▶ _課題_
捨てられて野良猫になった猫が身の上を語る原文を、最後の文の後から続けること。
======== 原文
空蝉ノ詩

蝉は鳴く。地上に生きる時間は儚く短い。それでも蝉は生きていると。力の限り鳴き叫ぶ。私も今日、力の限り生きてみようか。

12編 いま こうして生かされていることに感謝しています

2017-06-28 16:57:16 | ひとりごと
吾輩は猫である

余の名前は「屋敷裏太郎」と言います。
余が最初に飼われていたご主人様は誰であったかは思いだしたくもなく、
余の年齢さえもわからないのです。
飽きっぽい飼い主から捨てられた余は、
その日から野良猫となり、
野良猫になった飼い猫ほど可哀想で惨めなものはありません
捨てられた瞬間(とき)から、
余は餌もなく寝る家もありません。
例え餌をみつけたとしてもボス野良猫や野良犬に取られてしまうのが落ちでした。
余が辿り(たどり)着いた処はメガステージ
人口6万人足らずの地方都市にあるスーパーの軒下でありました。
いつの間にか、余の自慢の毛並は泥と糞尿まみれになり、
骨が数えられるほどで煎餅板のように痩せこけ、立つことさえもできなくなりました。
汚く臭く腐り「死神」にとり憑(とりつ)かれ瀕死状態にあった猫を目にしても、
多くの人間様は余を避け素通りしていくだけでした。
================
======== 分析用データ
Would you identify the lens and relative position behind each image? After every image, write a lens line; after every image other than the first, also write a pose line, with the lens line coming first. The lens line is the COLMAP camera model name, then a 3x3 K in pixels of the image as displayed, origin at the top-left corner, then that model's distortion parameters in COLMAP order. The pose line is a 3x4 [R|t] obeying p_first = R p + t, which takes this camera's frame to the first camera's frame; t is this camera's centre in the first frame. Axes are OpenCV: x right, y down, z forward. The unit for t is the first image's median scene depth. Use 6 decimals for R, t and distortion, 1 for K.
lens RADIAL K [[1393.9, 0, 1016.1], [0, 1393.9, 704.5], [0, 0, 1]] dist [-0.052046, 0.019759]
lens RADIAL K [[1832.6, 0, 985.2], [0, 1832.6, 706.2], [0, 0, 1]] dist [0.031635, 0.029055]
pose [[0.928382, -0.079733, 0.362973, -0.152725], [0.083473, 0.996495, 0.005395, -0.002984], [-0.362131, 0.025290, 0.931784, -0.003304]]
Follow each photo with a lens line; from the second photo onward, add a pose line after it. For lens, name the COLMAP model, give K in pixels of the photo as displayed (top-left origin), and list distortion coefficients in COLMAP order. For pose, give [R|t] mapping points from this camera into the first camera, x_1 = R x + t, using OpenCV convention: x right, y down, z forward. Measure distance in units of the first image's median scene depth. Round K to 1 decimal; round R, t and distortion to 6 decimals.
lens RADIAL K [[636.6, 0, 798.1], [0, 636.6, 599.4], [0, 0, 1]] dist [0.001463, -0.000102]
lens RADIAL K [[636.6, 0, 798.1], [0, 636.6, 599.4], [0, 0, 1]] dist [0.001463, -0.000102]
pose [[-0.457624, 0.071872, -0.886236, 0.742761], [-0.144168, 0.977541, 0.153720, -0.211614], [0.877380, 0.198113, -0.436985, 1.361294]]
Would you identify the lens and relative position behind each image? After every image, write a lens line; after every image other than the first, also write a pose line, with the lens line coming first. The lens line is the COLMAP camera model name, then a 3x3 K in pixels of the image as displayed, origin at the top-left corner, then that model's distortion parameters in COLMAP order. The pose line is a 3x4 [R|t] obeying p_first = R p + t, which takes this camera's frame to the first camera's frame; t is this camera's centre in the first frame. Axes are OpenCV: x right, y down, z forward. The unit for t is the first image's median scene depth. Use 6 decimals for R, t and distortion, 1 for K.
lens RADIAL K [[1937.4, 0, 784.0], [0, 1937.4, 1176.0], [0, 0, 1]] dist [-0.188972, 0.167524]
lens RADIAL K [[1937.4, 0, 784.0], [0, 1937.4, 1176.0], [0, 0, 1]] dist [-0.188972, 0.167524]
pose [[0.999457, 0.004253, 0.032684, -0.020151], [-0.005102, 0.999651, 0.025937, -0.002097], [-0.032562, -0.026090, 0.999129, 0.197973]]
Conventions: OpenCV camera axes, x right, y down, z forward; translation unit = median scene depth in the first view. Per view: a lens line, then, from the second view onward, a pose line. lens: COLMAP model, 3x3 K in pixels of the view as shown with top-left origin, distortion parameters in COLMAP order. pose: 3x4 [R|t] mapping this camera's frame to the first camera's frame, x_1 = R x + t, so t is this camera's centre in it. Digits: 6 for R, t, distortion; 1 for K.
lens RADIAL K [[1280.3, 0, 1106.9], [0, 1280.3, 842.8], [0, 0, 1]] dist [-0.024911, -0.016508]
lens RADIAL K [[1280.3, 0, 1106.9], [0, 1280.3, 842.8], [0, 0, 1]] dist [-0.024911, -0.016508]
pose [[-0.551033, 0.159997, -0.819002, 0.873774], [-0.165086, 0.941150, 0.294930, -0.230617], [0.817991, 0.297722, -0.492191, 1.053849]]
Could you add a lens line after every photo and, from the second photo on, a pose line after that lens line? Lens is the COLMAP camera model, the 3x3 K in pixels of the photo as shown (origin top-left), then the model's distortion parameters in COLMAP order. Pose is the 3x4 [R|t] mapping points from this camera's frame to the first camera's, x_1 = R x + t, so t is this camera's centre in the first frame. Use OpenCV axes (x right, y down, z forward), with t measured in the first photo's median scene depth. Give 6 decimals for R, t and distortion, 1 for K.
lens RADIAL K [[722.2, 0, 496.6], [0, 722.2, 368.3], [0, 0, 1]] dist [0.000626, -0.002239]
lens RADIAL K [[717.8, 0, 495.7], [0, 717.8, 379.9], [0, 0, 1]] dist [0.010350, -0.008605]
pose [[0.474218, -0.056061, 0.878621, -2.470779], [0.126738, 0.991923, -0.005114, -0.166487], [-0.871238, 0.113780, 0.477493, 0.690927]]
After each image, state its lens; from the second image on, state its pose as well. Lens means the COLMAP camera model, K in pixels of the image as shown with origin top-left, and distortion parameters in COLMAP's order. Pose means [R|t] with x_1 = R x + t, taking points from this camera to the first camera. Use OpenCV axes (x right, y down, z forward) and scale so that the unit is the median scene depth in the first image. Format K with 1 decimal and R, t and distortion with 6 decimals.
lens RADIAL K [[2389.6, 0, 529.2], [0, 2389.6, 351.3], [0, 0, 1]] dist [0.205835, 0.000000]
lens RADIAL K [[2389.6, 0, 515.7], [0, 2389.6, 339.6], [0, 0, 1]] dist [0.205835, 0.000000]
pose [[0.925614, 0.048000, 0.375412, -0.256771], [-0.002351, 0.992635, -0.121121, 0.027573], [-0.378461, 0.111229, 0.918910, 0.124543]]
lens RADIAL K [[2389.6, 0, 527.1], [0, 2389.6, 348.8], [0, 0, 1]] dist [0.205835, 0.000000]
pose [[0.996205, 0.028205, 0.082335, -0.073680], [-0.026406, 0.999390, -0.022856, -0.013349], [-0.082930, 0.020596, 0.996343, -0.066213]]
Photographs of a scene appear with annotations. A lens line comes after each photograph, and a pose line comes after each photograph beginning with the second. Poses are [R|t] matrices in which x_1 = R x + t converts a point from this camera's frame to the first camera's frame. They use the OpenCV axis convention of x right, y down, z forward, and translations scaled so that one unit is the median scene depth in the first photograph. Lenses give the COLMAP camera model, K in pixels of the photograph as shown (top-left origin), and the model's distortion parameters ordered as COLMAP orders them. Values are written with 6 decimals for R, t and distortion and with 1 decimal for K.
================
▶ _出力例_
しかし、「捨てる神」あれば「拾う神」ありで
そのスーパーへ買い物に来たある婦人(65歳)は余の姿を見ても嫌がらず、
余の傍(そば)に寄りつき憐み悲しみの目で声をかけてくれたのです。
夫人は急いで堀川が流れる川岸の家に戻り夫に相談したのです。
「連れてきたら」という夫の優しい言葉に促され、
夫人はバスタオルを手にし、衰弱した余の体を包み、その足で動物病院に向かい治療してくれたのでした。
獣医から「治療費が高額にかかり、かなり衰弱しており(生命が)もつかどうかもわかりませんよ」。
しかも、余がエイズと診断されても、
新しいご主人様は、戸惑うこともなく吾が子のように自宅に連れ帰り余を看病してくれたのでした
少しずつミルクを与えられ、体力も回復し歩くことができるまでになりました。

余に言葉が話せたら、心優しいご主人様に「ありがとう」の五文字を伝えたい気持ちで一杯です。

あれから3年と5カ月の時間が経ち
(余が心優しいご主人様に生命を助けられたのは平成28年12月8日であり、その日が余の誕生日となりました)、
いまは80坪ほどもある素敵な和風家屋に棲み(すみ)幸せな日々を送り、ご主人様夫婦から大切にされています。
余が“いまこうして生かされていることに感謝”し、
陽が射すときは堀川の辺に咲いている桜を眺めみながら散歩しているのであります。

余のご主人様は、桜が咲く前に肺炎を患い、現在(いま)病院に入院されています。
余は心配であり元気をなくしているところです。
病院へ駆けつけていきたい気持ちです。
できるものなら余の生命を差し出したいくらいです
余は猫であるのでそうもいきません。
余は、夜は主がいないベッドの傍らで、ご主人の帰りを待ちっています。